AVAILABLE DATA:
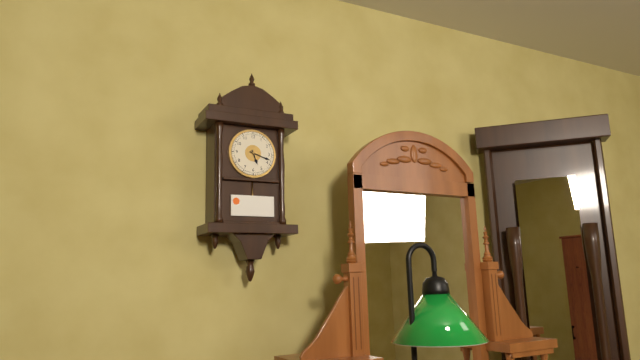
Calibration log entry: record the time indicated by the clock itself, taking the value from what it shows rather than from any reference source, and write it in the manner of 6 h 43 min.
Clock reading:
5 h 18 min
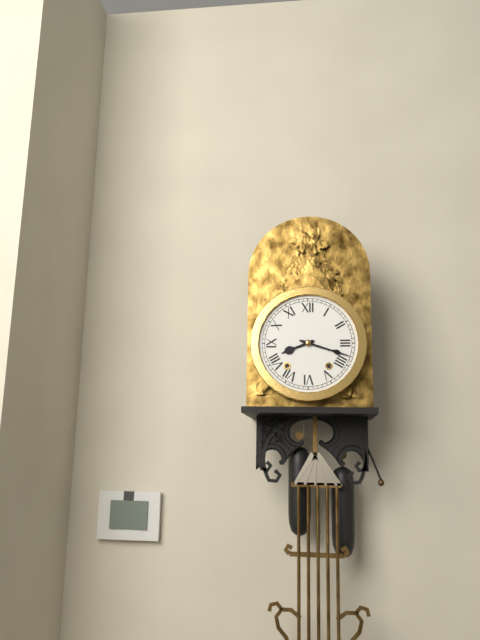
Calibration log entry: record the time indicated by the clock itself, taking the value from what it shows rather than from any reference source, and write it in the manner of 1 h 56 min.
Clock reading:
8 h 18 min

WRITTEN REQUEST:
Can you render the lines above as a two-column CSV with the headers "log_text" and "clock_reading", one row per line, holding its text and its answer, each in a single quoted field with any line breaks turned into spaces? Leave the pictures out.

ANSWER BELOW:
log_text,clock_reading
"Calibration log entry: record the time indicated by the clock itself, taking the value from what it shows rather than from any reference source, and write it in the manner of 6 h 43 min. Clock reading:","5 h 18 min"
"Calibration log entry: record the time indicated by the clock itself, taking the value from what it shows rather than from any reference source, and write it in the manner of 1 h 56 min. Clock reading:","8 h 18 min"